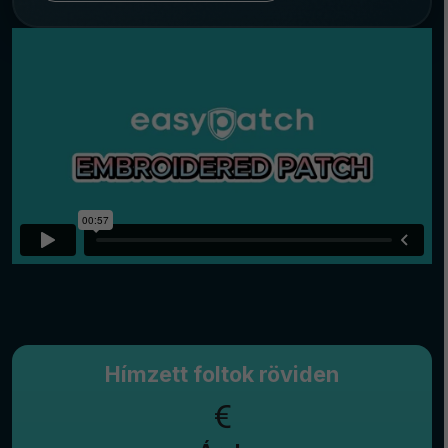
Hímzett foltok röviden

--

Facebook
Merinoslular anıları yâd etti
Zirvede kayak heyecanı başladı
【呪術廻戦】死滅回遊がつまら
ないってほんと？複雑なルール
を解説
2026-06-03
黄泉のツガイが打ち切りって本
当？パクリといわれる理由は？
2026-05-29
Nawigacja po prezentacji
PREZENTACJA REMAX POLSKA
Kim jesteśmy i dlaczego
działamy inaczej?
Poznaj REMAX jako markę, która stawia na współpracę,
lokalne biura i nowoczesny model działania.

WORK ITEM:
Number of lines holding "REMAX" in the material: state it with no other words.

EXPECTED ANSWER:
2